A recuperação econômica do turismo merece atenção diferenciada
Como avaliar a essência de números animadores?
Por mais bem fundamentados que sejam e por mais favoráveis que se apresentem, os dados estatísticos sempre me sinalizaram para uma disciplina preventiva. Na minha influência "machadiana", que aqui amplio para além do que ele, originalmente, extraiu da identidade humana, penso que a essência dos números também sofre algo semelhante ao que teorizou no seu conto "O Espelho".
Bem, nesse sentido revelado pelas estatísticas, sempre imagino ir além da primeira impressão. Tento entender algo reflexo, como contraponto, que possa apontar para outra linha de interpretação. Como o outro lado do espelho. Uma espécie de olhar que exerça influência sobre a imagem extraída da primeira impressão.
Faço toda essa analogia para falar do ânimo causado pelos números recentes conquistados pelo setor do turismo no País e, particularmente, em PE. Mais do que acompanhar de perto esses resultados, serviram-me de motivação maior um artigo do Mestre e amigo Roberto Pereira e algumas conversas com profissionais locais do chamado "trade turístico".
De fato, os números revelam um crescimento importante, porque carregam consigo um resultado aliviante, sobretudo, pelo que foi causado de negativo com os efeitos da pandemia. Os novos sinais do tempo têm trazido euforia, por exemplo, na forma de voos lotados e boas ocupações na rede hoteleira. Mesmo assim, o que também pode estar por trás "do espelho" desses números exprime uma linha de preocupações. Seja ela de caráter conjuntural. Ou mesmo, pela ótica de questões estruturais que ainda estão longe de serem resolvidas.
Nessa perspectiva conjuntural, os resultados de 2023 têm seus impactos decorrentes de dois efeitos claros: a decisão por retomar as viagens depois de controlada a pandemia e a melhoria das expectativas em torno da economia. Basicamente, esse revigoramento tem contribuído com o fluxo doméstico de acordo com o perfil do destino escolhido, seja para o lazer, como para as iniciativas corporativas na forma de viagens para negócios. Nesta particularidade, os números do Recife, por exemplo, repetem sua dinâmica clássica, que não se traduz pelo vetor do lazer, e sim, dos negócios. Enfim, a demanda reprimida que deriva do "efeito pandemia" e a melhora nos indicadores econômicos, têm sido as melhores motivações que tem levado à euforia geral ditada pelo fluxo de turistas.

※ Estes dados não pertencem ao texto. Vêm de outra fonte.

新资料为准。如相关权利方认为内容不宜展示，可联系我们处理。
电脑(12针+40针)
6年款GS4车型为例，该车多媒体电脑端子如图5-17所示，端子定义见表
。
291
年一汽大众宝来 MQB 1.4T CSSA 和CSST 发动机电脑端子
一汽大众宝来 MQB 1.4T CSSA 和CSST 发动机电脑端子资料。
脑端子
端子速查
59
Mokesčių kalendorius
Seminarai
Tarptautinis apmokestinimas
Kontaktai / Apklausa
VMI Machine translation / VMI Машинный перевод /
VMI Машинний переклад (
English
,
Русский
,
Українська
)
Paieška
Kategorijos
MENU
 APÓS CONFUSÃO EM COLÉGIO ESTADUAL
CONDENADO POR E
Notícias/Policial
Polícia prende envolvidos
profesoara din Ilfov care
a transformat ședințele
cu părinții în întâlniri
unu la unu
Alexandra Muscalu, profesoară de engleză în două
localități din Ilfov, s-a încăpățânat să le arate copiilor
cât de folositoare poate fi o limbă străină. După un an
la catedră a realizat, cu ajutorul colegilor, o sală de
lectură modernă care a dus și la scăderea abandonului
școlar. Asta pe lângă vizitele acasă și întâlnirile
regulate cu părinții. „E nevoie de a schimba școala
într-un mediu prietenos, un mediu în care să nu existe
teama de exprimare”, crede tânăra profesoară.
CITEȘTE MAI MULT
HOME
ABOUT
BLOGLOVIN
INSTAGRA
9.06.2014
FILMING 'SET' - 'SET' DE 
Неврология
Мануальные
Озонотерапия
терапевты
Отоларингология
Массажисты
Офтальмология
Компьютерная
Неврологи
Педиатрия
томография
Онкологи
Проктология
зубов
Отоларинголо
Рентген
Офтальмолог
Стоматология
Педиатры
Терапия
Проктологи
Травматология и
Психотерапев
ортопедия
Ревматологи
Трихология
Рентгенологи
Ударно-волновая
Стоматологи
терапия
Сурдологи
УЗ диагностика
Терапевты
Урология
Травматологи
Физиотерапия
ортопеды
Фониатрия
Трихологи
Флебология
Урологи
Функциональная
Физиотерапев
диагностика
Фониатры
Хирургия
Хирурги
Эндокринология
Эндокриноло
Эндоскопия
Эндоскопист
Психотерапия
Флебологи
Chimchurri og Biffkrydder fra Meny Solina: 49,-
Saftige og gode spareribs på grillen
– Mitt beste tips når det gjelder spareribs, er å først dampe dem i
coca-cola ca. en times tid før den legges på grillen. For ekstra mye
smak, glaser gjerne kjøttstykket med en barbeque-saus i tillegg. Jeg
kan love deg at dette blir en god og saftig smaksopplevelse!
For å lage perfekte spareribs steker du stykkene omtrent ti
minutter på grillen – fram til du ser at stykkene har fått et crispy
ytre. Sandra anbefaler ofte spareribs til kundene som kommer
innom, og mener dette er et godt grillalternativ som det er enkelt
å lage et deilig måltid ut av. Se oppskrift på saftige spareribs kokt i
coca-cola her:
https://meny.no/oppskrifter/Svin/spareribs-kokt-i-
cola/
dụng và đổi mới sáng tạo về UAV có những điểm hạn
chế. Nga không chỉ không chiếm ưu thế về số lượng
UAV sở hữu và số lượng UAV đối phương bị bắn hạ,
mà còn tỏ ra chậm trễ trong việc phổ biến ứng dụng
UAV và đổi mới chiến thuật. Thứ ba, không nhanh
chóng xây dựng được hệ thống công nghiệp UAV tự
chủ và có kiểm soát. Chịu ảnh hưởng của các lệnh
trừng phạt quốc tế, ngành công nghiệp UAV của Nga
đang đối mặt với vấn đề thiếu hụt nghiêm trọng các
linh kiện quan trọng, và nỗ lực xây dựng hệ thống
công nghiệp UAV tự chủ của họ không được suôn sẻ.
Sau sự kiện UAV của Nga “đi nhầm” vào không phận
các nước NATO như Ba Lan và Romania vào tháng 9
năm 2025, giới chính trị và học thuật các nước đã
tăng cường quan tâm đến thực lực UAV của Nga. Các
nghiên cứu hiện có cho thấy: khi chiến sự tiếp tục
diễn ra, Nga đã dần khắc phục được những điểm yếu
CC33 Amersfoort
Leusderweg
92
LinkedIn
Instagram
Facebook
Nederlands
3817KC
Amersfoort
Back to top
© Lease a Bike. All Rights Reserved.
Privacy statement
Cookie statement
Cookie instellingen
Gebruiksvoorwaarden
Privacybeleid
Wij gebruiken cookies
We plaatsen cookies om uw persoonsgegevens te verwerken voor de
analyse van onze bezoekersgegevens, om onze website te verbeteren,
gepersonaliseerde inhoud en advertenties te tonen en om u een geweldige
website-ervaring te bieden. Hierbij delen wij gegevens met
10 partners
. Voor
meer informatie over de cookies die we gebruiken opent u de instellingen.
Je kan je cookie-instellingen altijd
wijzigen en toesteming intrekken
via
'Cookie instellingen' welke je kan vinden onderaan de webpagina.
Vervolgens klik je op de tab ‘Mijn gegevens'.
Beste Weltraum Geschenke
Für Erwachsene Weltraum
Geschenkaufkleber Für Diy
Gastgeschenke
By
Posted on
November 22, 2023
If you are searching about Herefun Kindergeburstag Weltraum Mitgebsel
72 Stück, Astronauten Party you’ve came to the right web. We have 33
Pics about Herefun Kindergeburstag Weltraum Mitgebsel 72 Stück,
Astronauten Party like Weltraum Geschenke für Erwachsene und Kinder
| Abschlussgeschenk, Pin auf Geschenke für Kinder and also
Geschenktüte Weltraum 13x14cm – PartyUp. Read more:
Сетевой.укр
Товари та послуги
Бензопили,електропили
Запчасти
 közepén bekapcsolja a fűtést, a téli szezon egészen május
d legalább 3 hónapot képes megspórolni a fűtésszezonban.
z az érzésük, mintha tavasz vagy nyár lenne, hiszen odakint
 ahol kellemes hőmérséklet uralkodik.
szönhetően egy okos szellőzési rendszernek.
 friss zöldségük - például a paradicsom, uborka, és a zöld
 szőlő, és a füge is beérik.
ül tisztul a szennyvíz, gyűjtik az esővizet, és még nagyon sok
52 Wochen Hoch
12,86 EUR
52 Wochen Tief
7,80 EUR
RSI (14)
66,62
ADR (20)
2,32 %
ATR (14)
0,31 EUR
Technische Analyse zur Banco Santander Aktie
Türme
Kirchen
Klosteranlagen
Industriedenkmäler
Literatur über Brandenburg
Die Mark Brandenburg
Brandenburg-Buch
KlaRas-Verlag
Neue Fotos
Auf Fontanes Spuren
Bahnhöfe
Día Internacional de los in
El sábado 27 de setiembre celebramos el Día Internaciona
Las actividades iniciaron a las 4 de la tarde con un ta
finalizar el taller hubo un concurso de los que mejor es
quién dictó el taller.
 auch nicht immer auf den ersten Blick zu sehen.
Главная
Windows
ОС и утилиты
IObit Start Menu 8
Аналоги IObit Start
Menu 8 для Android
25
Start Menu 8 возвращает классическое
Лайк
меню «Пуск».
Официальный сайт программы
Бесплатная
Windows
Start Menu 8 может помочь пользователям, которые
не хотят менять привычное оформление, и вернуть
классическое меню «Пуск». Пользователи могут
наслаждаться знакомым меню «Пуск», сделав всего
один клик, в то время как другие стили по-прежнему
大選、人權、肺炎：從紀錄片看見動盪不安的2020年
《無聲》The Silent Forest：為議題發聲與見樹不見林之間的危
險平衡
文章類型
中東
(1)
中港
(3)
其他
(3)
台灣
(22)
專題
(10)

No entanto, perceba o leitor atento que, na outra face da moeda, há conceitos e situações que podem nos fazer acreditar que tamanho impulso não revela capacidade para sustentação. O turismo externo, por exemplo, se mantém na sua histórica inércia, ou melhor, sem crescimento impactante e sustentável. O desejo do turista por retomar suas viagens internacionais ao Brasil, por maior que lhe seja o atrativo do câmbio, sempre esbarra em aspectos nada sedutores, como a insegurança e baixa qualidade na prestação de serviços.
Na alçada doméstica, o atual sucesso no fluxo ainda consegue tolerar uma onda pteocupante de preços abusivos que tem sido praticada pelos agentes econômicos. Tudo que está ao alcance do turista interno, tem-se mostrado caro e com viés de alta. Penso que, enquanto o topo da pirâmide de renda se sentir longe dos atrativos que vêm de fora, pode-se ter algum mercado, capaz de pagar caro pela exorbitância dos preços atuais. Mas, diante de qualquer sinal de melhora no exterior e mantidas as boas expectativas sobre a economia brasileira, parte desse fluxo doméstico de hoje tende a inverter a direção. Exemplo: destinos como Gramado, que se fortaleceram às custas de pacotes financiados por operadoras, precisam reconsiderar esse velho contexto. Sob pena de sofrer instabilidades no perfil desse fluxo e comprometer o desempenho.
Pelo que "o espelho" pode esconder, no sentido da ironia do gênio Machado, a frieza dos números pede essa atenção diferenciada.